[Saved entries]
###

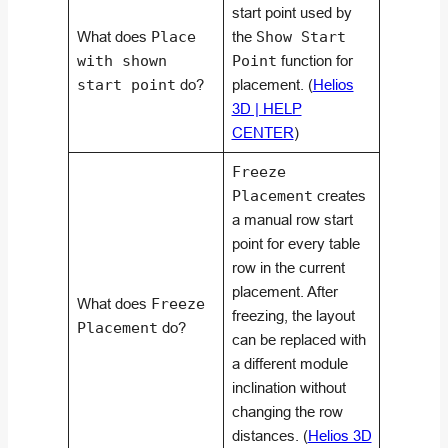
start point used by
What does
Place
the
Show Start
with shown
Point
function for
start point
do?
placement. (
Helios
3D | HELP
CENTER
)
Freeze
Placement
creates
a manual row start
point for every table
row in the current
placement. After
What does
Freeze
freezing, the layout
Placement
do?
can be replaced with
a different module
inclination without
changing the row
distances. (
Helios 3D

###

§ **EXERCISE DIRECTIONS**
The expected output is every entry above, retyped exactly, with the pictures removed.

§ **ANSWER FOR THE TASK**
start point used by
What does
Place
the
Show Start
with shown
Point
function for
start point
do?
placement. (
Helios
3D | HELP
CENTER
)
Freeze
Placement
creates
a manual row start
point for every table
row in the current
placement. After
What does
Freeze
freezing, the layout
Placement
do?
can be replaced with
a different module
inclination without
changing the row
distances. (
Helios 3D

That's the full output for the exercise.